London: Bank of England and European Central Bank yesterday decided to leave their main interest rates untouched at record low level.

The BoE also decided to keep the level of stimulus cash that the BoE has pumped into the economy at £375 billion (Dh2.08 trillion, $571 billion, €431 billion), said a statement published following its August meeting.

“The Bank of England’s Monetary Policy Committee (MPC) today voted to maintain the official Bank Rate paid on commercial bank reserves at 0.5 per cent,” the statement said.

“The Committee also voted to maintain the stock of asset purchases financed by the issuance of central bank reserves at £375 billion.”

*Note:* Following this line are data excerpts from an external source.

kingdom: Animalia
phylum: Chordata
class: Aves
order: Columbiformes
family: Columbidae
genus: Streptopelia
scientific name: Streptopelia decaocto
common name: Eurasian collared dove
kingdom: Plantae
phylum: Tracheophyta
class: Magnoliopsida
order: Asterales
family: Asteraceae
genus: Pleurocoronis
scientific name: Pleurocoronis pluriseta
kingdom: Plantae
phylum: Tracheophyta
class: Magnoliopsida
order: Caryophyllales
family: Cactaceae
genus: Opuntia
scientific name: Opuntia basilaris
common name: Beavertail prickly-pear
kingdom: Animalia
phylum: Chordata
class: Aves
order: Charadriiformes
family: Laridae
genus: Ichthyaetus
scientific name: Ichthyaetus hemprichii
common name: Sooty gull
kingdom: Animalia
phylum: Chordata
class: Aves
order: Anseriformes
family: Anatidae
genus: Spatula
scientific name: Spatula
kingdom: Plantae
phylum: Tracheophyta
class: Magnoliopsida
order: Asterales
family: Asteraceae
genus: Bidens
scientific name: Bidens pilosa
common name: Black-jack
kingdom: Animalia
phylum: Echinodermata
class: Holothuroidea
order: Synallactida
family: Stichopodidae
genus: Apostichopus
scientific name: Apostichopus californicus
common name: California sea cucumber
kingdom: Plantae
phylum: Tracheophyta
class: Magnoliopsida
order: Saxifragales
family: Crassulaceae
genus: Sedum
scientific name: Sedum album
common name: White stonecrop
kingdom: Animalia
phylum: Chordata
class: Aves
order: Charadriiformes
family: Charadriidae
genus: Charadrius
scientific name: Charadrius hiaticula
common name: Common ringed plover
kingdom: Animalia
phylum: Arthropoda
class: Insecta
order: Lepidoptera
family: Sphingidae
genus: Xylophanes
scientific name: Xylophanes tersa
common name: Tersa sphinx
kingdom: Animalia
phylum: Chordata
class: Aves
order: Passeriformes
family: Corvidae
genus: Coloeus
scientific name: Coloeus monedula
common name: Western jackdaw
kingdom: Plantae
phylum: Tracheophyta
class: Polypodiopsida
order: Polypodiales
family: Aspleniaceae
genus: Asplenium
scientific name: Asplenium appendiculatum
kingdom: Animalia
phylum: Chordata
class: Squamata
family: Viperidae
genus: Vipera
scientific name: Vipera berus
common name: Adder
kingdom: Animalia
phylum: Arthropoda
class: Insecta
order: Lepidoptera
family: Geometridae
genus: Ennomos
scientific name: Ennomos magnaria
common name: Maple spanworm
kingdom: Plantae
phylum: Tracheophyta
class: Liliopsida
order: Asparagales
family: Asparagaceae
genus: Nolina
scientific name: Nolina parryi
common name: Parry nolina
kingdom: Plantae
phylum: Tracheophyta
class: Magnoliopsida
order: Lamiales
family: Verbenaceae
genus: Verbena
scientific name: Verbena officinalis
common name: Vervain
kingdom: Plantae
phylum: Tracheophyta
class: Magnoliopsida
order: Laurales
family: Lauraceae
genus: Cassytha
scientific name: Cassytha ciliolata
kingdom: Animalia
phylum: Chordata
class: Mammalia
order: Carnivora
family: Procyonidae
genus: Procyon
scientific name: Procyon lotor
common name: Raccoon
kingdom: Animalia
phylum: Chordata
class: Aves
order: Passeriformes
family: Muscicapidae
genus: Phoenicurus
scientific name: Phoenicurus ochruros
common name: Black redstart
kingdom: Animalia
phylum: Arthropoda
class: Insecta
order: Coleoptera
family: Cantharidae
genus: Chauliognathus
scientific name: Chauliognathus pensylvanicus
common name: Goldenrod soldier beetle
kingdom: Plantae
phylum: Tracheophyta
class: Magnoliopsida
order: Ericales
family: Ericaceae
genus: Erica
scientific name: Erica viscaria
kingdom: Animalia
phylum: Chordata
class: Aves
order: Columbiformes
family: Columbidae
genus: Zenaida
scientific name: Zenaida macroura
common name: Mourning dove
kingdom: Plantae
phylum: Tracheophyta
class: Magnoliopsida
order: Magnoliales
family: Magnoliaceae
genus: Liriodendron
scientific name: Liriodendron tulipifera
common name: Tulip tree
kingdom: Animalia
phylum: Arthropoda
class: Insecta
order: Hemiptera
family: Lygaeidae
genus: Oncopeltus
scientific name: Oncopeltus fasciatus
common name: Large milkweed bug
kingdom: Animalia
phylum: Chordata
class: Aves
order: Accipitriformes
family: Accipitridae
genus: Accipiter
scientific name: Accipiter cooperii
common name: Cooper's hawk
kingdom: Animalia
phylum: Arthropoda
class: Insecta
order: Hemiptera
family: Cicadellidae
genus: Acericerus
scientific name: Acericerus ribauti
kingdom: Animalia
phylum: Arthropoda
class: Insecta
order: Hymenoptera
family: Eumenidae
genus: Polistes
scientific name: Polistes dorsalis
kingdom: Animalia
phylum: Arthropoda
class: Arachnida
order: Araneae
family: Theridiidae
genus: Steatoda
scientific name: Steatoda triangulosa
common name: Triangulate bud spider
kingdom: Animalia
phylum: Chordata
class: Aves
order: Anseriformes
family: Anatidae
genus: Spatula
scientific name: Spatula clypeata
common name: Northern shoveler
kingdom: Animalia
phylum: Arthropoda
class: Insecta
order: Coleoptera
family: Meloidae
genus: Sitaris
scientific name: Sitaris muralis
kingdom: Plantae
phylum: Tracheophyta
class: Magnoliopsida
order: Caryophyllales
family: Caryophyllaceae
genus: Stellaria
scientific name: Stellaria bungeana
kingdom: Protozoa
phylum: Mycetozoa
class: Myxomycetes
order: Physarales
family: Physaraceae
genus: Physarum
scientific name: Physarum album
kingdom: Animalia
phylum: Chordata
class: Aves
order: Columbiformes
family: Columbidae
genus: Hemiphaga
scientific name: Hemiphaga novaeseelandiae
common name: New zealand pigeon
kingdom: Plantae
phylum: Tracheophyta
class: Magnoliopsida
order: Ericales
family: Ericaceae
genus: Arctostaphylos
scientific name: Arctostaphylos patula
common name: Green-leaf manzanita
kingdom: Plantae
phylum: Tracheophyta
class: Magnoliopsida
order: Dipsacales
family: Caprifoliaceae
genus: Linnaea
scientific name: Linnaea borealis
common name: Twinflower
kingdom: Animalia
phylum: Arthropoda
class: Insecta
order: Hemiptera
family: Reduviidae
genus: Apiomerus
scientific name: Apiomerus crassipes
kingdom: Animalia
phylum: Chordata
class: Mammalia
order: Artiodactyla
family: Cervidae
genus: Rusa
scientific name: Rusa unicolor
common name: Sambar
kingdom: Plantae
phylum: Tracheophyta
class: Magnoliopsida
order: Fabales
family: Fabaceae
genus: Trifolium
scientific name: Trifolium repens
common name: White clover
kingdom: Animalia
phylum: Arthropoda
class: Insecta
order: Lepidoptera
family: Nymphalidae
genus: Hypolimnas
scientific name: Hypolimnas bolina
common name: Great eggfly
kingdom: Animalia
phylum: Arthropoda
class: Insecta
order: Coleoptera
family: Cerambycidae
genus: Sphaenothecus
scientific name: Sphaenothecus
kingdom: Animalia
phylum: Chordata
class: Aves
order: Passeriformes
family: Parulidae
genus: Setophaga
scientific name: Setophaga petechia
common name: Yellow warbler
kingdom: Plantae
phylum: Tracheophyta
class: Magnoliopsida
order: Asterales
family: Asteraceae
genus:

Clues to the reasons behind Thursday’s decisions are expected to be included in the BoE’s next quarterly report containing its inflation and economic growth forecasts and that is due to be published on Wednesday. The European Central Bank has left its benchmark interest rate unchanged at a record low of 0.5 per cent as it holds out hope that the recession in Europe will soon end.

Lagging economy

The bank held off on further efforts to stimulate Europe’s lagging economy at a meeting of its 23-member governing council in its headquarters in Frankfurt, Germany.

The economy of the 17 European Union members that use the euro shrank 0.2 per cent in the first quarter, the sixth quarterly decline in a row. Lower rates could in theory stimulate growth by lowering borrowing costs for banks, businesses and consumers.

But recent indicators such as surveys of purchasing managers have raised hopes that the recession in the group of 17 European Union countries that use the euro has already bottomed out and could soon be returning to growth. Some economists think it could either show flat or slight growth for the April-June period or in the July-September quarter.